Start of Records for this exercise

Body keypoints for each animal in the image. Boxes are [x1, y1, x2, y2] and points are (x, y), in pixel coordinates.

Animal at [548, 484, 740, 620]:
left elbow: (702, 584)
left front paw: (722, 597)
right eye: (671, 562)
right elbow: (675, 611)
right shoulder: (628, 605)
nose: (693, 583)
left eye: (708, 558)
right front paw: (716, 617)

End of Records for this exercise
Start of Records for this exercise

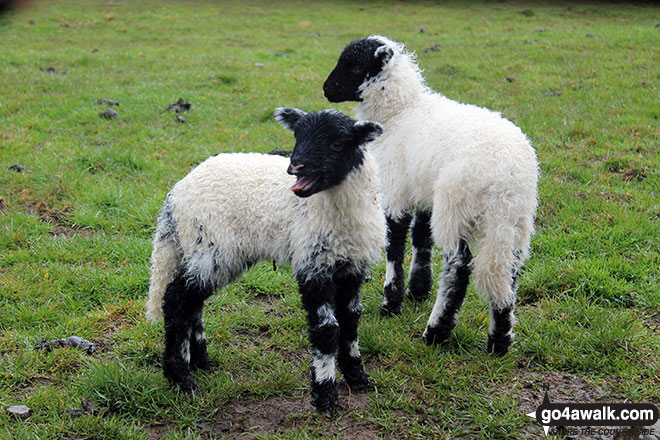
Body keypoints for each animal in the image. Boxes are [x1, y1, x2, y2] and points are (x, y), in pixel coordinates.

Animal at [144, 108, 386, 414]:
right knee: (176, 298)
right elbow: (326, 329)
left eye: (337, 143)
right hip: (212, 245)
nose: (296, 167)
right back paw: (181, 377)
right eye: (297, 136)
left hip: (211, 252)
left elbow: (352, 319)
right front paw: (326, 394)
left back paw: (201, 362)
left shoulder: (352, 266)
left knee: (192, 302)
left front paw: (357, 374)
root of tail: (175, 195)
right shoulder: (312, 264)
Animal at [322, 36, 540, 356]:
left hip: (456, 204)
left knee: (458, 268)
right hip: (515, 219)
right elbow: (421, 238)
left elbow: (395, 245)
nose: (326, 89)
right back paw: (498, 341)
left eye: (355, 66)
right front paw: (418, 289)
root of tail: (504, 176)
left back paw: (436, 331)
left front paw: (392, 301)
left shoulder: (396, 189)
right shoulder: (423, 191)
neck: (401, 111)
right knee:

End of Records for this exercise
Start of Records for this exercise

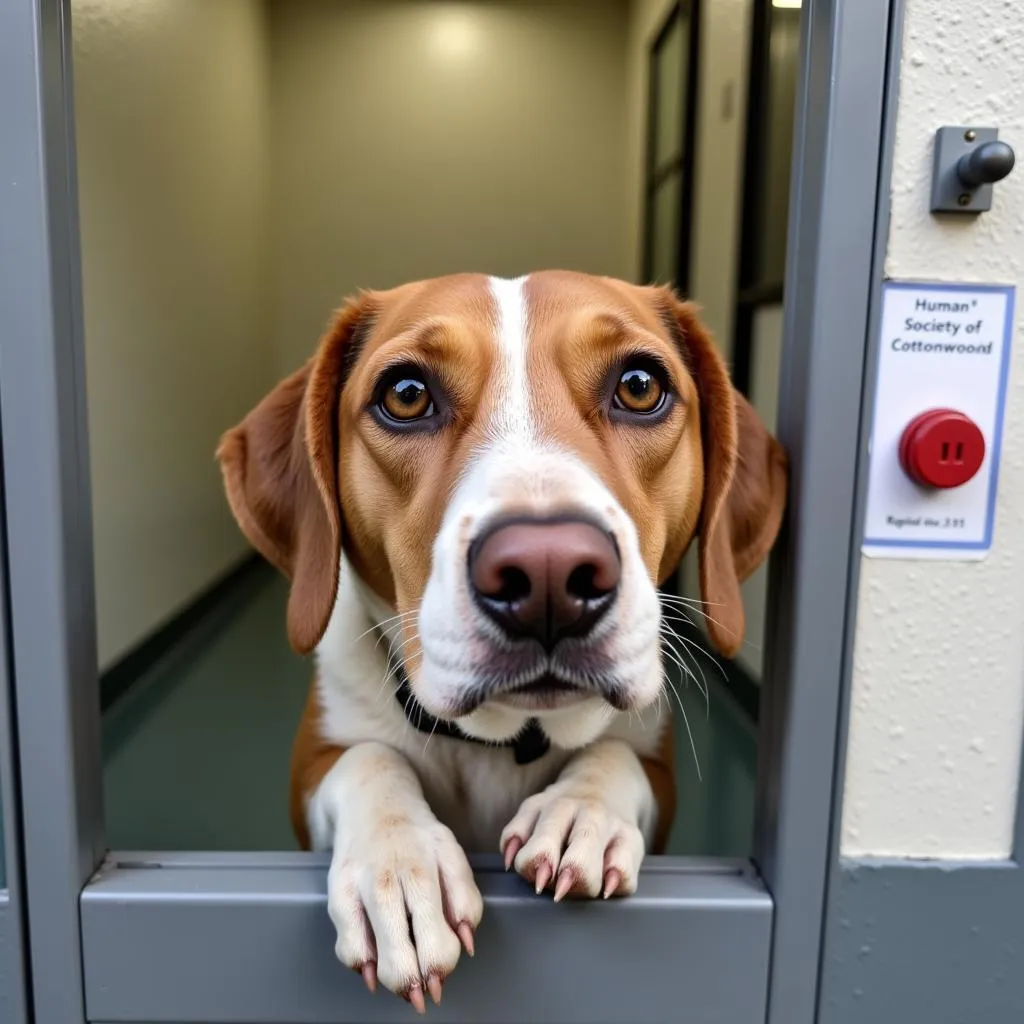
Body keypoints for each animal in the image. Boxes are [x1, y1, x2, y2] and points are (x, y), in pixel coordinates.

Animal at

End of Records for this exercise

The expected output is exactly the lines of the listing above between the line holding "left elbow: (352, 319)" and the line holding "left hip: (456, 204)", inclusive.

**Result for this task:**
left elbow: (352, 319)
right front paw: (326, 394)
left back paw: (201, 362)
left shoulder: (352, 266)
left knee: (192, 302)
left front paw: (357, 374)
root of tail: (175, 195)
right shoulder: (312, 264)
Animal at [322, 36, 540, 356]:
left hip: (456, 204)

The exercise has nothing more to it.